In many cases, the multitude of sketches and studies done at every stage are on view with the finished painting, along with texts written by the major critics of the day.
Four floors of exhibition space within the large house permit a detailed presentation of the artist’s evolution. In one room, the artist’s last work, “Atala,” is displayed together with one of his early self-portraits. Henner excelled at portraits. There are more than 130 in the collection, along with his treatments of mythical themes and figures in dream landscapes that verge on Symbolism. A superb museum to discover on a leisurely Sunday afternoon.
Musée Jean-Jacques Henner, 43, av de Villiers, 17e, Mº Malesherbes, tel: 47.63 42 73. Daily 10am to noon and 2-5pm, closed Mon.
The streetfront entrance does not publicize the presence of the Jean Dubuffet Foundation. However, once one is inside the courtyard, a flower-bordered walk leads through a peaceful country garden to the charming private house that was once Dubuffet’s studio. During the late ’60s the artist also stored his private collection of Art Brut in the building before donating more than 5,000 pieces to the museum in Lausanne where these astounding works of “outsider art” can be seen today.
Changing exhibitions showcase different periods of Dubuffet’s long career. The foundation’s impressive collection includes over 1,000 works by Dubuffet, as well as the artist’s personal archives, which are open to scholars upon request. The exhibitions include paintings, drawings, small-scale models and sculpture. Rarely seen examples of Dubuffet’s early academic work are on view, notably “Lili,” a portrait of the artist’s wife. His 12-year “Hourloup” period of gestural, graffiti-like figures is always well-represented.
Dubuffet’s controversial work and writings are still a dynamic force in the international art world 10 years after his death. The artist’s essays and about 40 volumes that catalog his work and writings concerning each period have been published by the foundation. There is always much to see, so be sure to give yourself time to linger. This special house quickly casts a spell on visitors.
Fondation Jean Dubuffet: 137, rue de Sevres, 7e, Mº Duroc, tel: 22.214.171.124. Tue 2-6pm.

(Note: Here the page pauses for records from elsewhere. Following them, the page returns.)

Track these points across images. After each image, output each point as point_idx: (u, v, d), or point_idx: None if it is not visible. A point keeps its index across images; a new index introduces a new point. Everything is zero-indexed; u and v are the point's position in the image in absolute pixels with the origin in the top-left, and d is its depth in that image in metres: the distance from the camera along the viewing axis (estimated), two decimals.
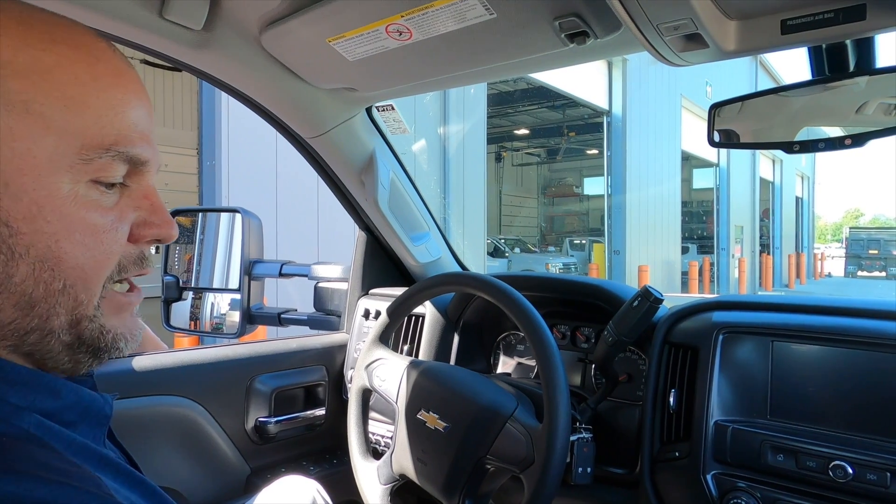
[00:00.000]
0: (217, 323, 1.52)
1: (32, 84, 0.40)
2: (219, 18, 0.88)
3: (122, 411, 1.07)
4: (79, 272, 0.43)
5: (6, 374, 0.41)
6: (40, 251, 0.41)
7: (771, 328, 0.91)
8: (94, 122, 0.42)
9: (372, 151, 1.25)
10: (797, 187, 25.09)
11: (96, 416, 0.46)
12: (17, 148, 0.39)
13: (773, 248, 20.96)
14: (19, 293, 0.41)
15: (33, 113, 0.40)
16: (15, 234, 0.40)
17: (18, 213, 0.40)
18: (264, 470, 1.28)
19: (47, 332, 0.43)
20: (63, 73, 0.41)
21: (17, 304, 0.41)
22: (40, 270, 0.41)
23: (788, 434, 0.84)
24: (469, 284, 1.00)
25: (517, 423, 0.89)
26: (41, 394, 0.42)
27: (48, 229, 0.41)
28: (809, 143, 0.80)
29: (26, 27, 0.41)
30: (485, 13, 0.76)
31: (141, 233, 0.47)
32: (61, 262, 0.41)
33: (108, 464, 0.43)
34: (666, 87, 13.00)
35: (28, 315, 0.41)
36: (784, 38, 0.69)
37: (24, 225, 0.40)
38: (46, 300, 0.42)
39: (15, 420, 0.39)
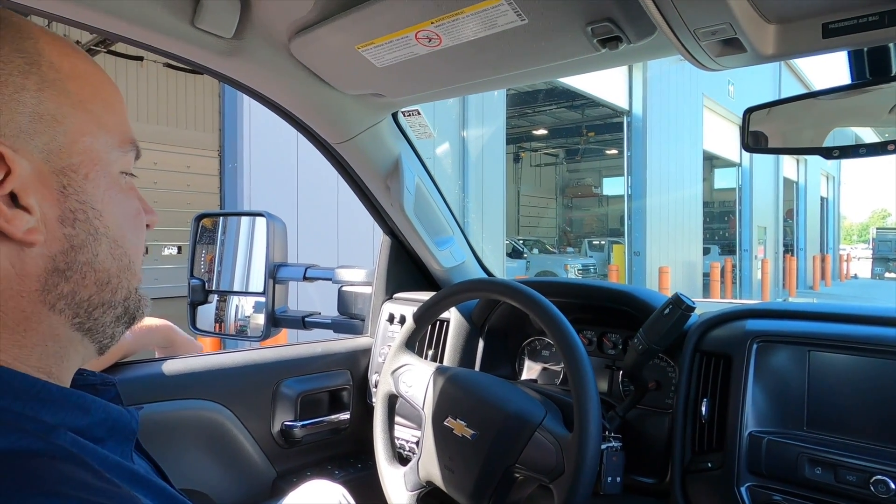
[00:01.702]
0: (241, 325, 1.54)
1: (82, 86, 0.45)
2: (249, 26, 0.89)
3: (151, 415, 1.08)
4: (135, 249, 0.49)
5: (38, 392, 0.41)
6: (114, 231, 0.46)
7: (808, 337, 0.89)
8: (122, 120, 0.48)
9: (398, 156, 1.25)
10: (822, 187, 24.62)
11: (123, 431, 0.47)
12: (86, 142, 0.45)
13: (798, 249, 20.59)
14: (101, 270, 0.46)
15: (90, 112, 0.45)
16: (99, 216, 0.45)
17: (98, 198, 0.45)
18: (290, 474, 1.29)
19: (110, 306, 0.47)
20: (94, 77, 0.47)
21: (98, 280, 0.45)
22: (114, 248, 0.46)
23: (827, 447, 0.82)
24: (497, 291, 1.00)
25: (546, 432, 0.89)
26: (72, 411, 0.43)
27: (116, 211, 0.47)
28: (850, 148, 0.78)
29: (53, 36, 0.46)
30: (516, 19, 0.76)
31: None
32: (126, 240, 0.47)
33: (138, 480, 0.43)
34: (687, 87, 12.84)
35: (103, 290, 0.46)
36: (825, 42, 0.67)
37: (103, 207, 0.45)
38: (118, 276, 0.47)
39: (51, 438, 0.39)
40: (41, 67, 0.43)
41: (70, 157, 0.43)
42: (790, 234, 21.00)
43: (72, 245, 0.44)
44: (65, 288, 0.44)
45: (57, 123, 0.43)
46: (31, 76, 0.42)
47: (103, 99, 0.47)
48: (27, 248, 0.42)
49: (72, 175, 0.43)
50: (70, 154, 0.43)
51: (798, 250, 20.47)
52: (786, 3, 0.65)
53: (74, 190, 0.44)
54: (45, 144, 0.42)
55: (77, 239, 0.44)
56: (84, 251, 0.44)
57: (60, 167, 0.43)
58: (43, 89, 0.42)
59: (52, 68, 0.43)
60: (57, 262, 0.43)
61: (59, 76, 0.43)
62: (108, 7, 0.77)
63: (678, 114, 12.65)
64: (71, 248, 0.44)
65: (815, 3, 0.64)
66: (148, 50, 0.89)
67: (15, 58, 0.42)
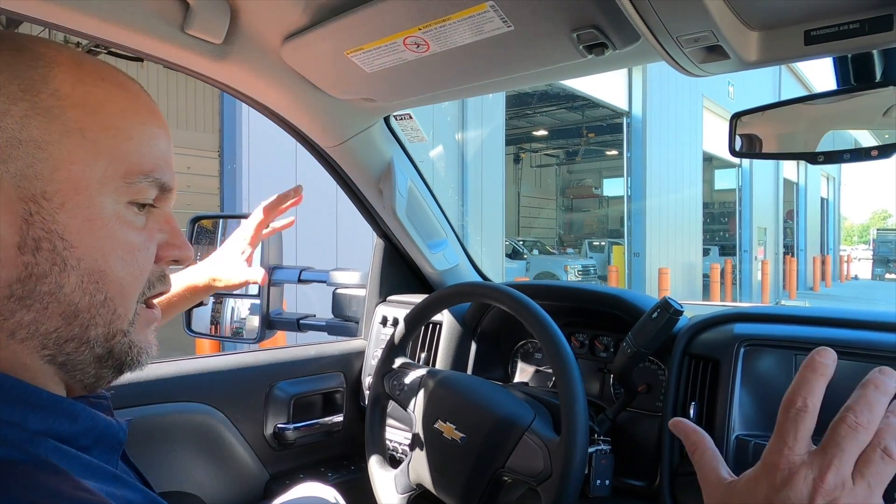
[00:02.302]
0: (237, 328, 1.54)
1: (87, 114, 0.45)
2: (239, 32, 0.89)
3: (144, 418, 1.08)
4: (118, 286, 0.46)
5: (28, 397, 0.42)
6: (89, 264, 0.44)
7: (795, 341, 0.89)
8: (136, 151, 0.47)
9: (390, 160, 1.25)
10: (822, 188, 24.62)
11: (110, 441, 0.47)
12: (73, 171, 0.44)
13: (798, 250, 20.59)
14: (67, 303, 0.44)
15: (88, 139, 0.45)
16: (69, 248, 0.43)
17: (73, 228, 0.44)
18: (283, 476, 1.29)
19: (84, 342, 0.46)
20: (112, 106, 0.47)
21: (63, 313, 0.44)
22: (87, 282, 0.45)
23: None
24: (486, 295, 1.00)
25: (534, 435, 0.89)
26: (59, 418, 0.43)
27: (96, 244, 0.45)
28: (834, 154, 0.78)
29: (80, 66, 0.46)
30: (502, 26, 0.76)
31: (164, 253, 0.51)
32: (105, 275, 0.45)
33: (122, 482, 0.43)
34: (687, 88, 12.84)
35: (71, 324, 0.45)
36: (808, 49, 0.68)
37: (77, 239, 0.44)
38: (89, 310, 0.45)
39: (31, 448, 0.39)
40: (38, 95, 0.43)
41: (46, 185, 0.43)
42: (790, 235, 21.00)
43: (31, 273, 0.42)
44: (26, 317, 0.43)
45: (39, 150, 0.43)
46: (21, 103, 0.42)
47: (115, 127, 0.46)
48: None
49: (43, 203, 0.43)
50: (48, 181, 0.43)
51: (798, 251, 20.47)
52: (768, 11, 0.66)
53: (42, 218, 0.42)
54: (20, 170, 0.42)
55: (38, 268, 0.43)
56: (46, 281, 0.43)
57: (32, 194, 0.42)
58: (31, 116, 0.42)
59: (54, 96, 0.44)
60: (13, 289, 0.42)
61: (59, 104, 0.44)
62: (99, 13, 0.77)
63: (678, 115, 12.66)
64: (30, 276, 0.42)
65: (797, 10, 0.65)
66: (141, 56, 0.90)
67: (9, 84, 0.42)
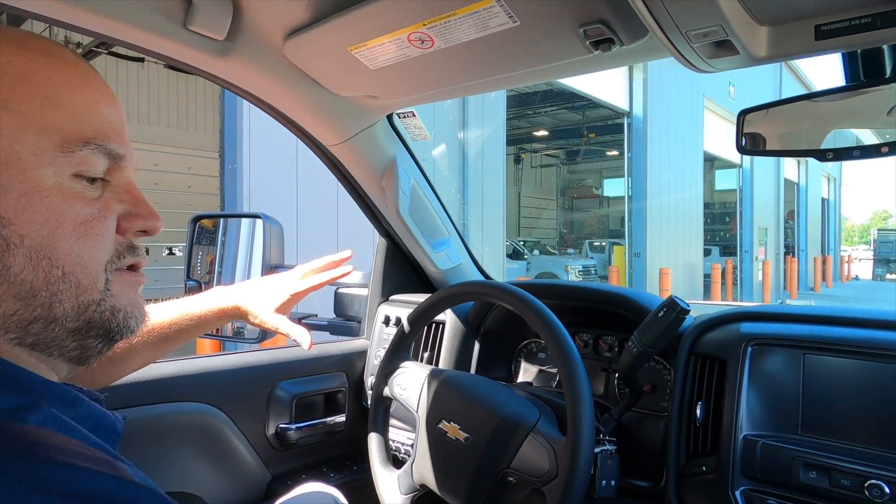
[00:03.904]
0: (238, 328, 1.53)
1: (7, 86, 0.43)
2: (241, 28, 0.88)
3: (146, 418, 1.08)
4: (76, 258, 0.44)
5: (21, 381, 0.41)
6: (35, 240, 0.43)
7: (802, 340, 0.88)
8: (71, 119, 0.45)
9: (393, 158, 1.24)
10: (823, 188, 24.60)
11: (107, 431, 0.46)
12: (1, 144, 0.42)
13: (799, 250, 20.57)
14: (19, 283, 0.42)
15: (12, 111, 0.42)
16: (8, 225, 0.42)
17: (9, 205, 0.42)
18: (285, 476, 1.28)
19: (51, 321, 0.44)
20: (36, 74, 0.44)
21: (17, 294, 0.42)
22: (37, 259, 0.43)
23: (821, 450, 0.81)
24: (490, 294, 0.99)
25: (540, 436, 0.88)
26: (56, 402, 0.42)
27: (38, 219, 0.43)
28: (844, 150, 0.77)
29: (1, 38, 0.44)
30: (508, 21, 0.75)
31: (127, 224, 0.49)
32: (56, 249, 0.43)
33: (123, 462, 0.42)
34: (688, 88, 12.83)
35: (31, 305, 0.43)
36: (818, 44, 0.67)
37: (14, 216, 0.42)
38: (48, 288, 0.43)
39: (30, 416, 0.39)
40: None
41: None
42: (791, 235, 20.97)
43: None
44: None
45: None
46: None
47: (42, 96, 0.44)
48: None
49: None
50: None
51: (799, 251, 20.44)
52: (778, 5, 0.65)
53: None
54: None
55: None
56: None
57: None
58: None
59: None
60: None
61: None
62: (101, 9, 0.76)
63: (679, 115, 12.65)
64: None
65: (808, 4, 0.64)
66: (140, 52, 0.89)
67: None
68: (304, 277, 1.01)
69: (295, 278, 1.00)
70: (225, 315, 0.96)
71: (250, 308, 0.96)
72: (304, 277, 1.01)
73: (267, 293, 0.97)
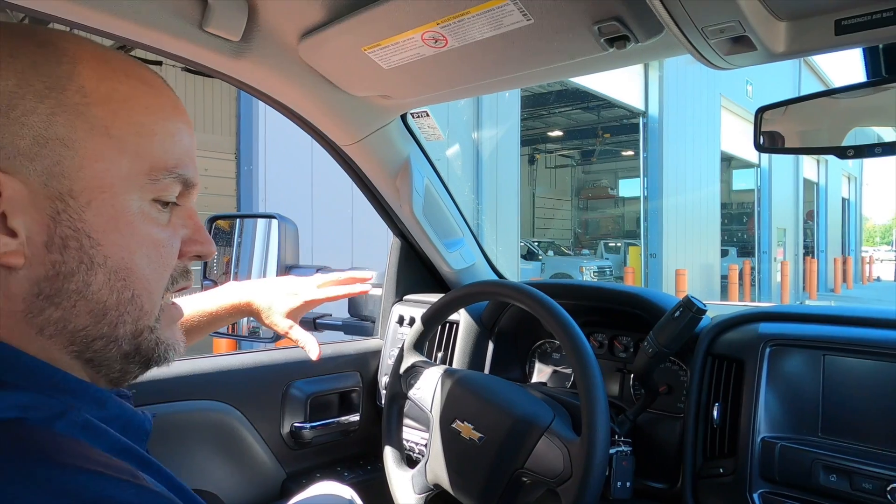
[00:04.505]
0: (254, 327, 1.54)
1: (112, 111, 0.44)
2: (257, 29, 0.89)
3: (162, 416, 1.09)
4: (144, 283, 0.46)
5: (57, 381, 0.42)
6: (115, 262, 0.45)
7: (822, 341, 0.87)
8: (159, 147, 0.47)
9: (407, 158, 1.24)
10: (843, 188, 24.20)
11: (136, 430, 0.47)
12: (98, 168, 0.44)
13: (818, 251, 20.25)
14: (95, 301, 0.44)
15: (113, 137, 0.44)
16: (96, 245, 0.44)
17: (99, 227, 0.44)
18: (299, 475, 1.29)
19: (112, 340, 0.46)
20: (136, 103, 0.46)
21: (91, 311, 0.44)
22: (114, 280, 0.45)
23: (842, 453, 0.80)
24: (505, 293, 0.99)
25: (554, 436, 0.88)
26: (88, 403, 0.43)
27: (122, 242, 0.45)
28: (865, 147, 0.76)
29: (104, 62, 0.46)
30: (522, 19, 0.75)
31: (187, 249, 0.51)
32: (132, 272, 0.45)
33: (147, 464, 0.43)
34: (705, 87, 12.70)
35: (100, 323, 0.45)
36: (838, 40, 0.66)
37: (103, 237, 0.44)
38: (117, 308, 0.45)
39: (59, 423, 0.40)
40: (64, 92, 0.43)
41: (73, 183, 0.43)
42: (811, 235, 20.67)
43: (58, 272, 0.43)
44: (54, 314, 0.43)
45: (65, 148, 0.42)
46: (48, 100, 0.42)
47: (139, 124, 0.46)
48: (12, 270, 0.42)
49: (70, 201, 0.43)
50: (74, 179, 0.43)
51: (819, 252, 20.14)
52: (797, 0, 0.64)
53: (69, 217, 0.43)
54: (47, 168, 0.42)
55: (65, 266, 0.43)
56: (73, 280, 0.43)
57: (59, 192, 0.42)
58: (57, 114, 0.42)
59: (80, 93, 0.43)
60: (42, 287, 0.42)
61: (84, 101, 0.43)
62: (118, 11, 0.77)
63: (695, 114, 12.52)
64: (57, 274, 0.43)
65: None
66: (157, 54, 0.90)
67: (35, 81, 0.42)
68: (321, 286, 1.02)
69: (311, 286, 1.01)
70: (238, 311, 0.98)
71: (262, 306, 0.97)
72: (321, 286, 1.02)
73: (280, 295, 0.98)
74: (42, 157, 0.42)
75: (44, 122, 0.42)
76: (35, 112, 0.41)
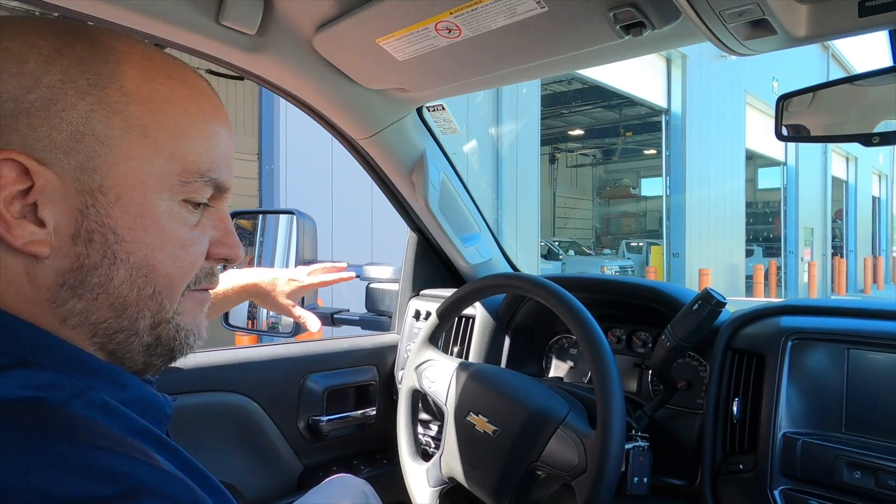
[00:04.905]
0: (273, 322, 1.56)
1: (150, 112, 0.45)
2: (272, 23, 0.90)
3: (181, 406, 1.10)
4: (167, 280, 0.47)
5: (80, 363, 0.43)
6: (139, 258, 0.45)
7: (846, 335, 0.84)
8: (195, 150, 0.47)
9: (422, 152, 1.24)
10: (874, 186, 23.58)
11: (157, 414, 0.48)
12: (131, 166, 0.44)
13: (847, 250, 19.79)
14: (116, 295, 0.45)
15: (148, 136, 0.45)
16: (120, 242, 0.44)
17: (125, 223, 0.44)
18: (316, 468, 1.30)
19: (133, 333, 0.46)
20: (175, 104, 0.47)
21: (112, 305, 0.45)
22: (136, 276, 0.45)
23: (867, 449, 0.78)
24: (519, 286, 0.98)
25: (569, 430, 0.87)
26: (110, 385, 0.44)
27: (147, 240, 0.45)
28: (891, 134, 0.74)
29: (148, 62, 0.46)
30: (536, 7, 0.74)
31: (215, 251, 0.51)
32: (154, 269, 0.46)
33: (164, 446, 0.44)
34: (729, 83, 12.49)
35: (120, 316, 0.45)
36: (862, 22, 0.64)
37: (128, 234, 0.45)
38: (137, 304, 0.46)
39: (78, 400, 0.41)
40: (105, 90, 0.43)
41: (104, 179, 0.43)
42: (839, 235, 20.19)
43: (82, 264, 0.44)
44: (77, 305, 0.44)
45: (100, 144, 0.43)
46: (89, 97, 0.43)
47: (176, 125, 0.46)
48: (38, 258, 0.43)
49: (99, 196, 0.43)
50: (106, 175, 0.44)
51: (848, 252, 19.67)
52: None
53: (97, 211, 0.43)
54: (81, 163, 0.43)
55: (89, 259, 0.44)
56: (96, 273, 0.44)
57: (90, 187, 0.43)
58: (96, 111, 0.43)
59: (121, 91, 0.44)
60: (66, 278, 0.43)
61: (124, 99, 0.44)
62: (135, 6, 0.78)
63: (719, 111, 12.32)
64: (81, 267, 0.43)
65: None
66: (177, 49, 0.91)
67: (79, 78, 0.43)
68: (310, 273, 1.16)
69: (304, 273, 1.15)
70: (245, 292, 1.10)
71: (266, 287, 1.10)
72: (310, 273, 1.16)
73: (279, 280, 1.12)
74: (77, 152, 0.43)
75: (82, 118, 0.43)
76: (75, 108, 0.42)
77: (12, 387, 0.38)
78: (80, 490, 0.33)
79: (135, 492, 0.35)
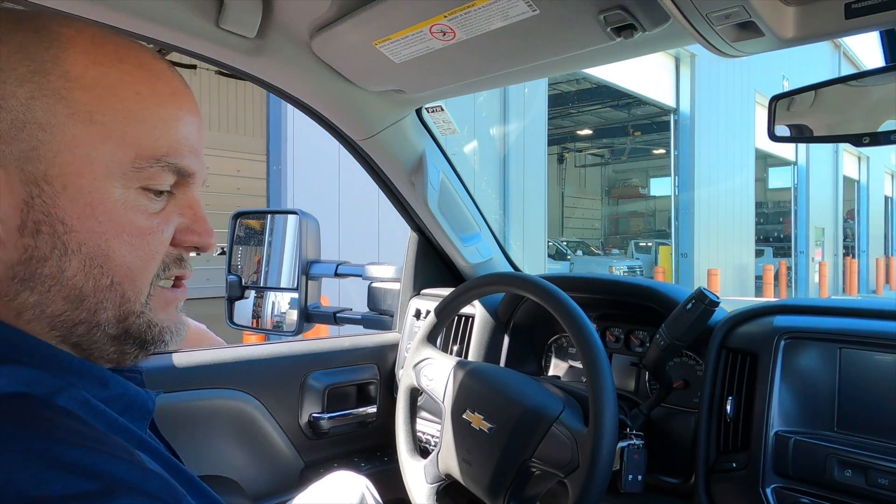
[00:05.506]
0: (278, 321, 1.58)
1: (97, 97, 0.44)
2: (271, 26, 0.91)
3: (183, 403, 1.12)
4: (125, 270, 0.46)
5: (59, 361, 0.43)
6: (91, 248, 0.44)
7: (839, 334, 0.85)
8: (149, 135, 0.45)
9: (422, 152, 1.26)
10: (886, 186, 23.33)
11: (139, 410, 0.48)
12: (78, 153, 0.43)
13: (859, 251, 19.59)
14: (70, 287, 0.44)
15: (96, 123, 0.43)
16: (69, 232, 0.43)
17: (74, 213, 0.43)
18: (317, 465, 1.31)
19: (94, 325, 0.45)
20: (126, 89, 0.45)
21: (67, 297, 0.44)
22: (90, 266, 0.44)
23: (858, 448, 0.78)
24: (514, 284, 0.99)
25: (563, 427, 0.88)
26: (90, 382, 0.44)
27: (99, 229, 0.44)
28: (881, 134, 0.74)
29: (98, 46, 0.45)
30: (527, 10, 0.75)
31: (182, 238, 0.50)
32: (110, 259, 0.45)
33: (144, 446, 0.44)
34: (738, 83, 12.42)
35: (77, 308, 0.44)
36: (849, 24, 0.64)
37: (78, 223, 0.43)
38: (95, 295, 0.45)
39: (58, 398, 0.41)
40: (47, 77, 0.42)
41: (48, 168, 0.42)
42: (851, 235, 20.00)
43: (31, 256, 0.42)
44: (30, 298, 0.43)
45: (43, 132, 0.42)
46: (28, 84, 0.42)
47: (126, 110, 0.44)
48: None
49: (44, 186, 0.42)
50: (50, 164, 0.42)
51: (860, 252, 19.48)
52: None
53: (43, 201, 0.42)
54: (23, 152, 0.42)
55: (38, 251, 0.42)
56: (47, 265, 0.43)
57: (35, 176, 0.42)
58: (37, 97, 0.42)
59: (64, 77, 0.43)
60: (16, 270, 0.42)
61: (67, 85, 0.43)
62: (134, 9, 0.80)
63: (728, 111, 12.25)
64: (30, 259, 0.42)
65: None
66: (177, 52, 0.93)
67: (20, 66, 0.42)
68: None
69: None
70: None
71: None
72: None
73: None
74: (19, 141, 0.41)
75: (23, 106, 0.41)
76: (15, 96, 0.41)
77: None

Other museums in artists’ homes:
Musée Henri Bouchard, 25, rue de l’Yvette, 16e, Mº Jasmin, tel: 126.96.36.199. Wed & Sat 2-7pm.
Musée Delacroix, 6, pl de Furstemburg, 6e, Mº St-Germain-des-Prés, tel: 43.54.04.87. Daily 9:45am to 12:30pm and 2-5:15pm.
Musée National Hébert, 85, rue du Cherche-Midi, 6e, Mº Vaneau, tel: 188.8.131.52. Daily except Tue 12:30-6pm.
Musée Gustave Moreau, 14, rue de la Rochefoucauld, 9e, Mº Trinité, tel: 184.108.40.206. Daily except Tue, 10am to 12:45pm and 2-5:15pm.
Musée Rodin, 77, rue de Varenne, 7e, Mº Varenne, tel: 47.05.01.34. Daily except Mon, 10am to 5pm.
Maison Renan Scheffer, 16, rue Chaptal, 9e, Mº St-Georges, tel: 220.127.116.11. Daily except Mon, 10am to 5:45pm.